Tragically, Larson died just before Rent went
into previews. One effect of its great success was to create interest in
salvaging his earlier work. So Tick, Tick...Boom! was refashioned by
playwright David Auburn (best known for Proof) into a three-person show,
opening Off-Broadway in June 2001 with Raul Esparza in the lead. Reviews were
good, but times were bad, and the show shuttered in January 2002.
Encores! has made a great choice here, because it's wonderful
to see the themes of Rent in embryo and there's no place in town where the
show could have a commercial run these days. Jon (Lin-Manuel Miranda) is a few
days shy of his thirtieth birthday. He feels like he's going nowhere and it's
only a matter of time before he gives up. ("Giving up" is the
"Boom!" of the title.) His girlfriend Susan (Karen Olivo) is a
frustrated dancer, and pressures him to move to Cape Cod, or maybe Northampton. His best friend Michael (Leslie Odom Jr) is an actor turned corporate drone,
and he wants Jon to take a job at his ad agency.
Jon's job at the diner is numbing, his relationship
with Susan is deteriorating, his guest appearance at a corporate brainstorming
session is a disaster, but does have a one-time workshop of a piece coming up (Larson's
own Superbia). He flirts with an actress from the cast, Karessa (also
Olivo), who sings a knockout number in the workshop. Alas, nobody wants to take
the show forward, but there is an unexpected and perfectly set up happy ending,
which we won't give away.
That ending is deeply moving, and there are enough
excellent moments along the way to keep our attention, but it needs to be said
that this is no masterpiece. There's a fair amount of self-pity in the first
twenty minutes or so, and none of the songs have both great words and great
music. The high-energy rock which Jon talks about bringing to musical theater
(and which Larson found for Rent) doesn't show up until the fifth song
("No More"), which is mostly about wanting a nice apartment.
"Sunday" is an amazing and brilliant parody of the lyrics to the Act
1 finale of Sunday in the Park with George, but Larson doesn't know what
to do about the music and so merely and awkwardly simplifies it. "Come to
Your Senses," sung by Karessa, is a terrific belting showstopper, but runs
out of things to say long before the song is over. Both "Sugar" and
"Therapy" are one-joke comic numbers, though the music to "Therapy"
builds to a nice finish.

» **DATA SUPPLIED**:
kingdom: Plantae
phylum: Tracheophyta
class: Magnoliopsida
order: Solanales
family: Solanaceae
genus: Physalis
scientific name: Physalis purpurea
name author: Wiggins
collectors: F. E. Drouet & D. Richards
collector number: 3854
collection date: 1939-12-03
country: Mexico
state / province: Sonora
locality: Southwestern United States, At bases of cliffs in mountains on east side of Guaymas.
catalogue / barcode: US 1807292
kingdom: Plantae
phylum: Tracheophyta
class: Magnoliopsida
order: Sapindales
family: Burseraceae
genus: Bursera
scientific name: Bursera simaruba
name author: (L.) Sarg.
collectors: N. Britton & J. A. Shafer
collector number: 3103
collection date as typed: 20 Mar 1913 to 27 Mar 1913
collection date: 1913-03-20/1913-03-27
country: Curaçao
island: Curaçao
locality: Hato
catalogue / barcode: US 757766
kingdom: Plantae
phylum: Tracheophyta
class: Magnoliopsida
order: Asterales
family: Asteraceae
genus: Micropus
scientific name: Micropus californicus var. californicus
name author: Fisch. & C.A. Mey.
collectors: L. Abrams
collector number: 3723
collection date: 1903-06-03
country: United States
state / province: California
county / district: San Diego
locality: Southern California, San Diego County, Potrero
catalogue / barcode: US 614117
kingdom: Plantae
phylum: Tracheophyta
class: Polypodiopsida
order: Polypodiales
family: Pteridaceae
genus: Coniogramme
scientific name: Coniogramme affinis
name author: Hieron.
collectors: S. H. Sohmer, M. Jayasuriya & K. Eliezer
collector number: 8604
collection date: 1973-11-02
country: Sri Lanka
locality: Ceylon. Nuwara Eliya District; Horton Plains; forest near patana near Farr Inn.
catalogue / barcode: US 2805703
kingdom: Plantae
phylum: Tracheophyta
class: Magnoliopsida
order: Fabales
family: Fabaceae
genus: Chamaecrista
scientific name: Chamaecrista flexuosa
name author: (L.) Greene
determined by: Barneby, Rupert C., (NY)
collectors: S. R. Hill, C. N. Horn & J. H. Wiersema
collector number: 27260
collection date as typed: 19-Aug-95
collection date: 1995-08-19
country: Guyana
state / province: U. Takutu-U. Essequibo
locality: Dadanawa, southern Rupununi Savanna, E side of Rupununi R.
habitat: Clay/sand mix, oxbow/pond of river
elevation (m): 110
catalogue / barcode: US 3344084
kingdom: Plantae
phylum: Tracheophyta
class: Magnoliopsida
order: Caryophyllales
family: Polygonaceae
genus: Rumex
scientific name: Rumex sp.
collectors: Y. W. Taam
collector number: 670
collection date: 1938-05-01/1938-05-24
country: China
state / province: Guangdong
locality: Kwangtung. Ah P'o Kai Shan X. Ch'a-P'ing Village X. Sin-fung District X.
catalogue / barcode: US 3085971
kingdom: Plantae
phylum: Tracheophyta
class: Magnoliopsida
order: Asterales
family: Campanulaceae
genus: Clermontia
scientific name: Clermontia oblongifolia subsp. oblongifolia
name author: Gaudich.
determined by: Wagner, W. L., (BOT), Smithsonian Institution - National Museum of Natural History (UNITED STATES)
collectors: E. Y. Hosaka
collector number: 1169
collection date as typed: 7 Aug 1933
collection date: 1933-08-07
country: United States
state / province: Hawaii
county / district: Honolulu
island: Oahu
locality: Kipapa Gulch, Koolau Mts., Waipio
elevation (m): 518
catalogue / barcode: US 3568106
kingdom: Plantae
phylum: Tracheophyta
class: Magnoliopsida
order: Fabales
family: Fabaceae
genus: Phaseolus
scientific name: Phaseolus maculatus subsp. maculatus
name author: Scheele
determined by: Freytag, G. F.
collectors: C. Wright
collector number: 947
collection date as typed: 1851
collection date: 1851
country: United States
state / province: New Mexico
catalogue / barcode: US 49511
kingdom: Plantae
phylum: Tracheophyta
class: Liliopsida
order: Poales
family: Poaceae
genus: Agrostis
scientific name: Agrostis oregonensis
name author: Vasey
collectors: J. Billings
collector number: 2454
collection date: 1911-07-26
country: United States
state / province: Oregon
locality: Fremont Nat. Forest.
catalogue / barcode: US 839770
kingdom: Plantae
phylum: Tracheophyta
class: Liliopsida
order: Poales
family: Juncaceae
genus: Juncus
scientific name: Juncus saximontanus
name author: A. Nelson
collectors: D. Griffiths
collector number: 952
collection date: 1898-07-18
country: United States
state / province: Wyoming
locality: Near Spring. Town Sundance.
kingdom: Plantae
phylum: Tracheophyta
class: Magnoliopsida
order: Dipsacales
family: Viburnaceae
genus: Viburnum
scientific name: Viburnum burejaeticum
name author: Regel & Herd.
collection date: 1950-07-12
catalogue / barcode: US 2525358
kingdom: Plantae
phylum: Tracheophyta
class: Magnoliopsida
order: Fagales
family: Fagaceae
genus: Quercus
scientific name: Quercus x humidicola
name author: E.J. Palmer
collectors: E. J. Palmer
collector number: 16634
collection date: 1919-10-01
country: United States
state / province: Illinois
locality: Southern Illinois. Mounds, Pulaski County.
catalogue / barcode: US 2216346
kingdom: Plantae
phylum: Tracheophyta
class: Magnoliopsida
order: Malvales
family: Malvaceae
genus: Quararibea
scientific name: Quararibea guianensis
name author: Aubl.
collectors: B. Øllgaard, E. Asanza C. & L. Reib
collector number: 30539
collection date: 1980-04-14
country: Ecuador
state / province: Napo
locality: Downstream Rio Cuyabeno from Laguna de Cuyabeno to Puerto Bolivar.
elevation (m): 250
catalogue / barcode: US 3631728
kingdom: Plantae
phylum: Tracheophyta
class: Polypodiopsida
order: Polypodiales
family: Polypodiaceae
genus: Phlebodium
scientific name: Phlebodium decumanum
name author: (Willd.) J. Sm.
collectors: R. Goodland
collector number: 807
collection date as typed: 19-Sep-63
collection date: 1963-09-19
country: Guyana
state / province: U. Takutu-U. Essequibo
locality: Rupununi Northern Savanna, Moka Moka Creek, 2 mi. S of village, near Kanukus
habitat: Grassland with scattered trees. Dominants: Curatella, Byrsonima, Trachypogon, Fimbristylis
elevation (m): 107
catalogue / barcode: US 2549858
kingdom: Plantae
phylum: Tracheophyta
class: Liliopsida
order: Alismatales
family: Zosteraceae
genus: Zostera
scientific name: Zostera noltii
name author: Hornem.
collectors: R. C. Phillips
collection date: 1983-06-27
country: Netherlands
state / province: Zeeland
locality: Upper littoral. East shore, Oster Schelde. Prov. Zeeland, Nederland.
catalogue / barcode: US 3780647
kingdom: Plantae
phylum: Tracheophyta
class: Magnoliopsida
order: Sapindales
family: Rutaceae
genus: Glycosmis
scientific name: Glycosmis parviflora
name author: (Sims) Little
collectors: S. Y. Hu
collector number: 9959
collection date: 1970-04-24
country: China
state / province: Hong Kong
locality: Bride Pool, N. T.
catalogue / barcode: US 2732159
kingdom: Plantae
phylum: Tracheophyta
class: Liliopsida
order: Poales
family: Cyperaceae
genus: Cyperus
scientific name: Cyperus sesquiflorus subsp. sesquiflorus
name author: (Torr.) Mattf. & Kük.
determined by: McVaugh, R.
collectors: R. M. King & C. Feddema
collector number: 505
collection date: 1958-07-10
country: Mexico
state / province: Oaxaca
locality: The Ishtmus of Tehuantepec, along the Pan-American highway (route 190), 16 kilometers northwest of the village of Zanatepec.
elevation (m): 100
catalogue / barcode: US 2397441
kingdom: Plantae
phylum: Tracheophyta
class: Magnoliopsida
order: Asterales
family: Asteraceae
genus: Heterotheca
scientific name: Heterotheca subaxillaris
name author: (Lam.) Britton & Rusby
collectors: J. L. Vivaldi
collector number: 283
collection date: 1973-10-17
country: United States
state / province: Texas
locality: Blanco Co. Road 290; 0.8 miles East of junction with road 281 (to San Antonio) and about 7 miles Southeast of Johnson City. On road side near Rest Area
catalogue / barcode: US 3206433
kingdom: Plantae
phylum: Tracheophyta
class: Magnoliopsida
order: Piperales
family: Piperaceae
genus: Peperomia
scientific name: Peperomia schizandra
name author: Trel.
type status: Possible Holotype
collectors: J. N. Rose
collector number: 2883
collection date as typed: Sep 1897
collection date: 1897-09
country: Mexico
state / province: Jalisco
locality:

» **TASK INSTRUCTIONS**:
1: Answer these from the Tick, Tick...Boom! review:
(a) Which playwright refashioned the show into a three-person piece?
(b) What does Michael want Jon to do?
(c) Which song is the first to bring in the high-energy rock Jon talks about?
2: Please repeat the Tick, Tick...Boom! review word for word, beginning at the words "That ending is" and stopping after "a nice apartment.".
3: Pick up the Tick, Tick...Boom! review after its last sentence and continue writing it.

» **TASK RESULTS**:
1:
(a) David Auburn
(b) Take a job at his ad agency
(c) "No More"

2:
That ending is deeply moving, and there are enough
excellent moments along the way to keep our attention, but it needs to be said
that this is no masterpiece. There's a fair amount of self-pity in the first
twenty minutes or so, and none of the songs have both great words and great
music. The high-energy rock which Jon talks about bringing to musical theater
(and which Larson found for Rent) doesn't show up until the fifth song
("No More"), which is mostly about wanting a nice apartment.

3:
Then there's the problem of the women. Susan seems cold
and angry, even envious of Jon's aspirations, so we don't care if she leaves him.
The actress he flirts with--"Karessa Johnson," get the pun?--is
hardly a character at all, even though she gets the 11 o'clock number. These
shortcomings are probably artifacts of the adaptation process, but still.
JOAN MARCUS From left, Leslie Odom Jr., Lin-Manuel Miranda, and Karen Olivo in
“Tick, Tick ... Boom!”
Encores! enables dream casting, and here delivers:
Miranda, Olivo, and Odom are all ideal. Odom has a fine voice, and Olivo's
great talent is well-known. Miranda and Olivo's real-life friendship (they were
co-stars in In the Heights) worked to advantage here. As a composer
himself, Miranda has lived many of Jon's (and Larson's) experiences, and in the
scene before the workshop the boundary between actor and character simply
disappeared.
Unfortunately Miranda has some vocal problems. He was
not in good voice on Thursday, often distressingly flat. He improved in later
performances, but this style of music needs him to open the back of his throat
(what singers call "raising the soft palate"). Without that,
sustained tones sound restricted, lyrics are harder to understand, and the
singing generally less expressive.
The staging was excellent. Oliver Butler's direction
and Donyale Werle's set were subtle and sophisticated, yet gave the illusion of
complete simplicity. The band at Encores! is often (perhaps always) the main
attraction, and music director Chris Fenwick did not disappoint.
Tick,
Tick...Boom!
Produced
by City Center Encores!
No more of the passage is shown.